It could be a preview of her strategy for handling terrorist states, as Hillary Clinton is now urging a new aid package for North Korea in the hope of persuading dictator Kim Jong Il to give up his nuclear weapons program. Otherwise known as a pay off to a terrorist.
In a Washington Post op-ed piece co-authored with Sen. Carl Levin on Tuesday, Mrs. Clinton blamed President Bush for bungling the nuclear face-off. "While the [Bush] administration wrangled internally about whether to negotiate seriously with North Korea, Pyongyang was using the time to break out as a nuclear power," she complained. "Indeed, in February the North Koreans declared that they have a 'nuclear weapons arsenal.'"
Mrs. Clinton recommended that President Bush follow the example set by his predecessor, and pledge to give North Korea a massive aid package.
"Seriousness is demonstrated by spelling out a package to the North Koreans that addresses their fundamental need for economic assistance," she insisted. "There is a precedent for this," Hillary said, claiming President Clinton's aid giveaway under the so-called Agreed Framework "froze the North Korean plutonium-based nuclear program for nine years."
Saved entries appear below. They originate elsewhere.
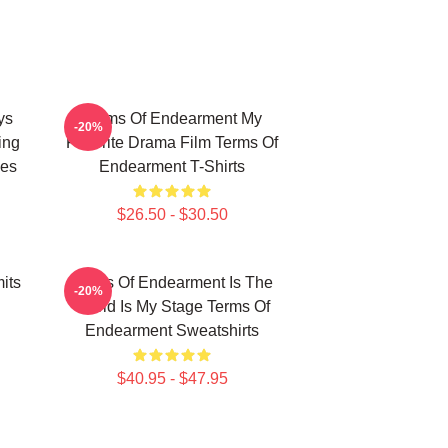
ys
Terms Of Endearment My
-20%
ing
Favorite Drama Film Terms Of
ies
Endearment T-Shirts
$26.50 - $30.50
its
Terms Of Endearment Is The
-20%
World Is My Stage Terms Of
Endearment Sweatshirts
$40.95 - $47.95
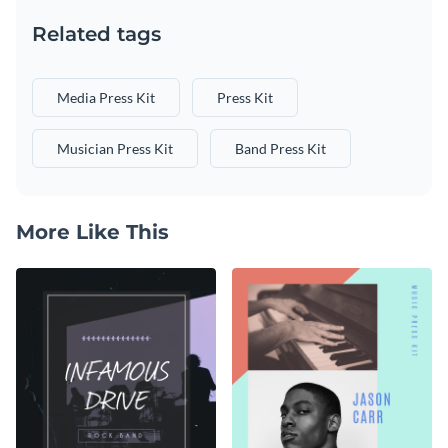
Related tags
Media Press Kit
Press Kit
Musician Press Kit
Band Press Kit
More Like This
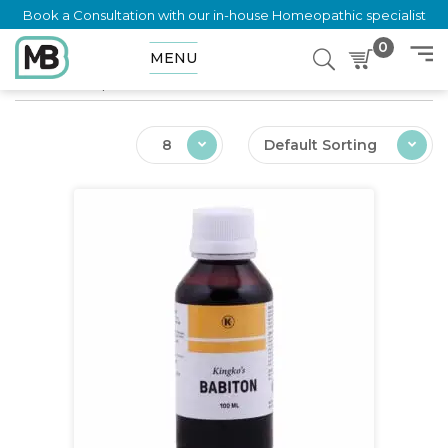
Book a Consultation with our in-house Homeopathic specialist
0
MENU
Home
Shop
Ailments
Malnutrition Infants
8
Default Sorting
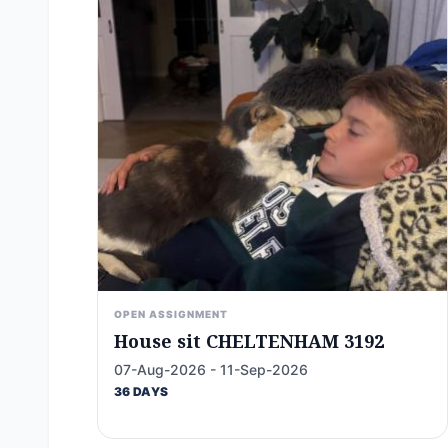
OPEN ASSIGNMENT
House sit CHELTENHAM 3192
07-Aug-2026 - 11-Sep-2026
36 DAYS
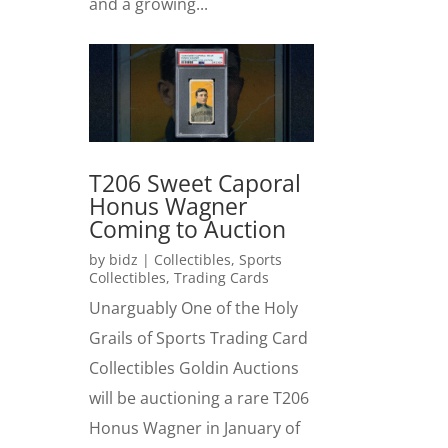
and a growing...
T206 Sweet Caporal
Honus Wagner
Coming to Auction
by
bidz
|
Collectibles
,
Sports
Collectibles
,
Trading Cards
Unarguably One of the Holy
Grails of Sports Trading Card
Collectibles Goldin Auctions
will be auctioning a rare T206
Honus Wagner in January of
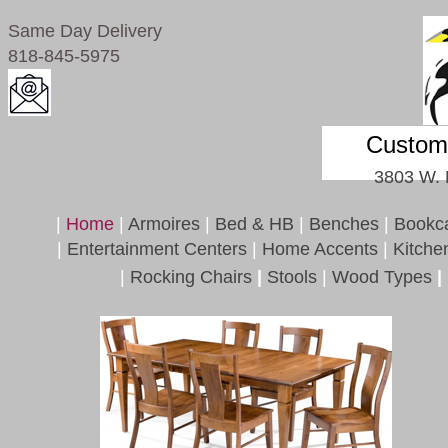
Same Day Delivery
818-845-5975
Custom 
3803 W. 
|
Home
|
Armoires
|
Bed & HB
|
Benches
|
Bookc
|
Entertainment Centers
|
Home Accents
|
Kitche
|
Rocking Chairs
|
Stools
|
Wood Types
|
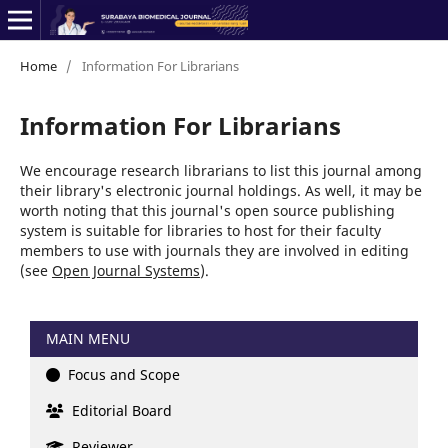
Home
/
Information For Librarians
Information For Librarians
We encourage research librarians to list this journal among
their library's electronic journal holdings. As well, it may be
worth noting that this journal's open source publishing
system is suitable for libraries to host for their faculty
members to use with journals they are involved in editing
(see
Open Journal Systems
).
MAIN MENU
Focus and Scope
Editorial Board
Reviewer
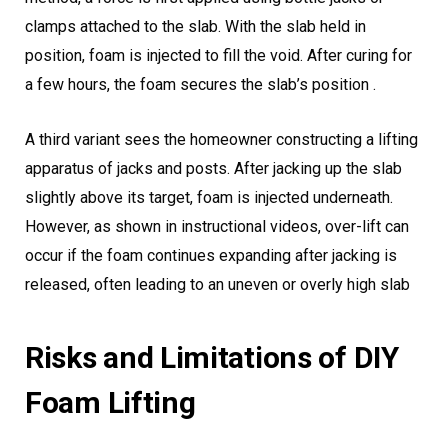
clamps attached to the slab. With the slab held in
position, foam is injected to fill the void. After curing for
a few hours, the foam secures the slab’s position .
A third variant sees the homeowner constructing a lifting
apparatus of jacks and posts. After jacking up the slab
slightly above its target, foam is injected underneath.
However, as shown in instructional videos, over-lift can
occur if the foam continues expanding after jacking is
released, often leading to an uneven or overly high slab
Risks and Limitations of DIY
Foam Lifting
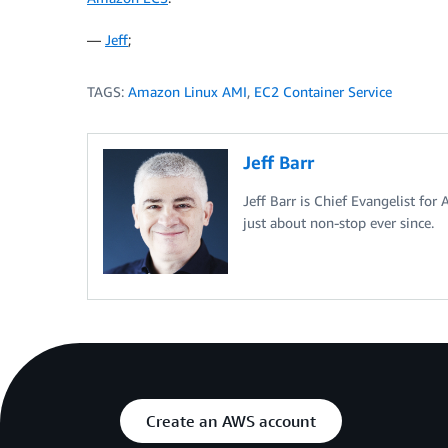
—
Jeff
;
TAGS:
Amazon Linux AMI
,
EC2 Container Service
Jeff Barr
Jeff Barr is Chief Evangelist for
just about non-stop ever since.
Create an AWS account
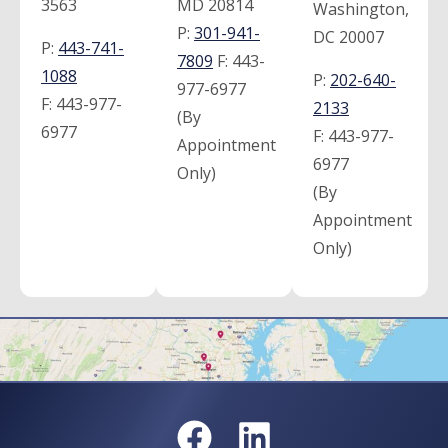
3563
MD 20814
Washington,
P:
301-941-
DC 20007
P:
443-741-
7809
F:
443-
1088
P:
202-640-
977-6977
F:
443-977-
2133
(By
6977
F:
443-977-
Appointment
6977
Only)
(By
Appointment
Only)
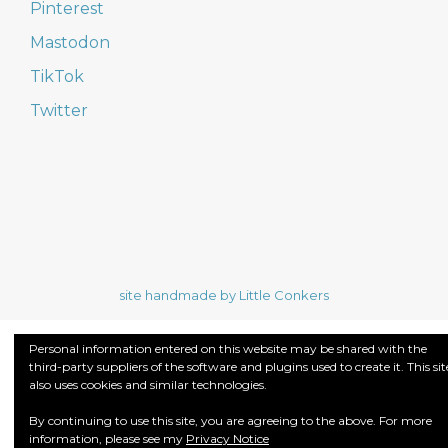
Pinterest
Mastodon
TikTok
Twitter
site handmade by Little Conkers
Personal information entered on this website may be shared with the
third-party suppliers of the software and plugins used to create it. This sit
also uses cookies and similar technologies.
By continuing to use this site, you are agreeing to the above. For more
information, please see my
Privacy Notice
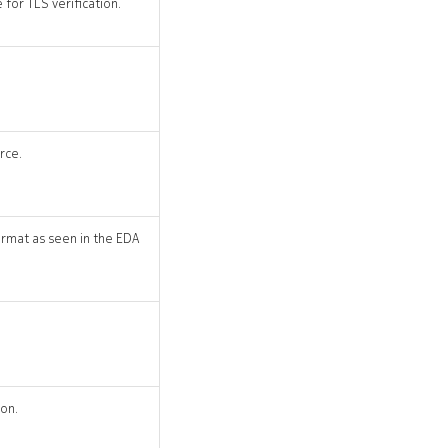
for TLS verification.
rce.
rmat as seen in the EDA
ion.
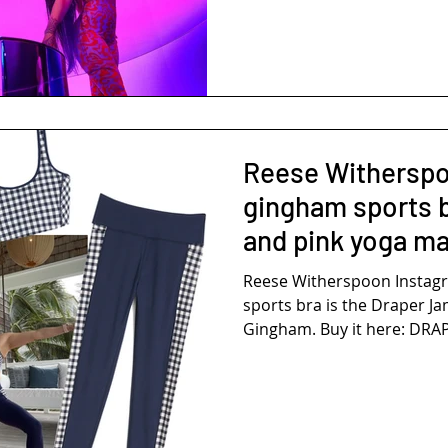
Reese Witherspo
gingham sports b
and pink yoga ma
Reese Witherspoon Instag
sports bra is the Draper J
Gingham. Buy it here: DRAP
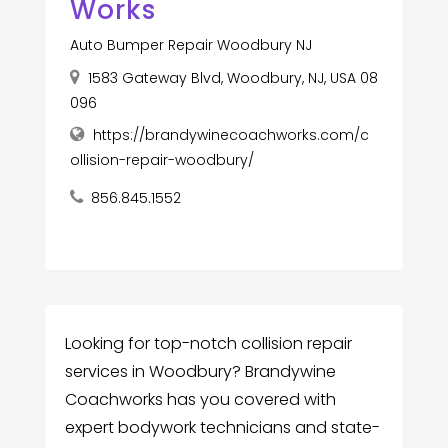
Works
Auto Bumper Repair Woodbury NJ
1583 Gateway Blvd, Woodbury, NJ, USA 08
096
https://brandywinecoachworks.com/c
ollision-repair-woodbury/
856.845.1552
Looking for top-notch collision repair
services in Woodbury? Brandywine
Coachworks has you covered with
expert bodywork technicians and state-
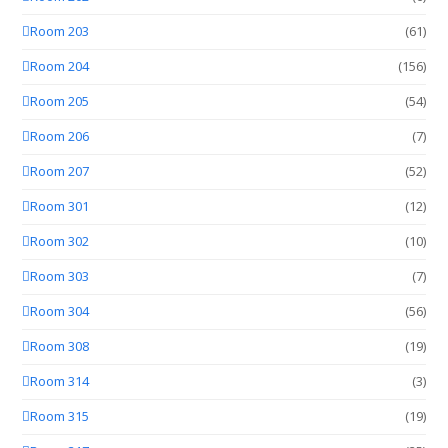
Room 203
(61)
Room 204
(156)
Room 205
(54)
Room 206
(7)
Room 207
(52)
Room 301
(12)
Room 302
(10)
Room 303
(7)
Room 304
(56)
Room 308
(19)
Room 314
(3)
Room 315
(19)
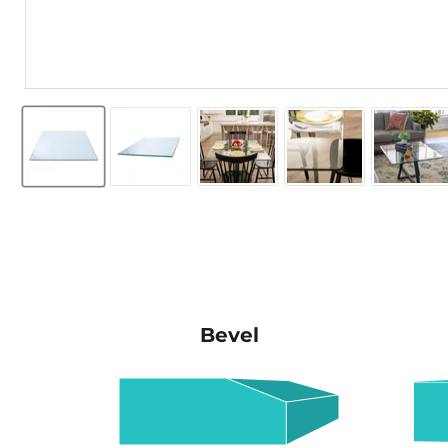
Bevel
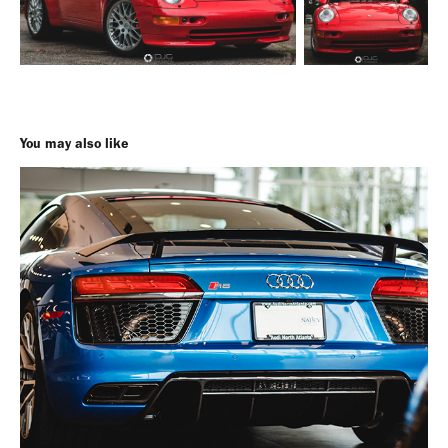
You may also like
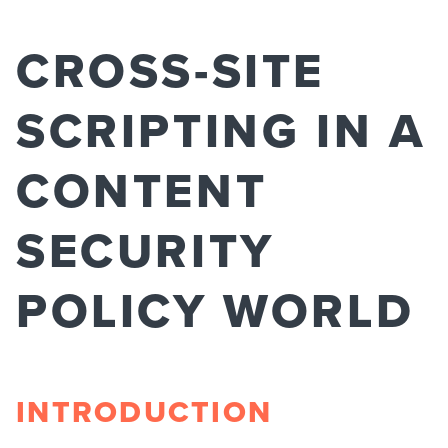
CROSS-SITE
SCRIPTING IN A
CONTENT
SECURITY
POLICY WORLD
INTRODUCTION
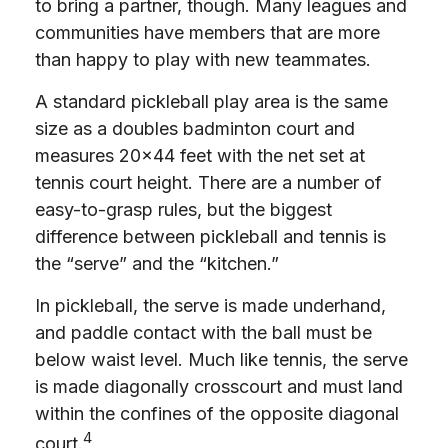
to bring a partner, though. Many leagues and
communities have members that are more
than happy to play with new teammates.
A standard pickleball play area is the same
size as a doubles badminton court and
measures 20×44 feet with the net set at
tennis court height. There are a number of
easy-to-grasp rules, but the biggest
difference between pickleball and tennis is
the “serve” and the “kitchen.”
In pickleball, the serve is made underhand,
and paddle contact with the ball must be
below waist level. Much like tennis, the serve
is made diagonally crosscourt and must land
within the confines of the opposite diagonal
4
court.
A 1999 congressional analysis found, however, that the North Koreans began breaking their word almost immediately - and by the late 1990s had resumed the production of nuclear weapons. In 2004, Clinton Secretary of State Madeleine Albright explained that she and her colleagues had been tricked by Kim Jong Il. There is nothing that would make a sane person believe that the same thing would not happen again.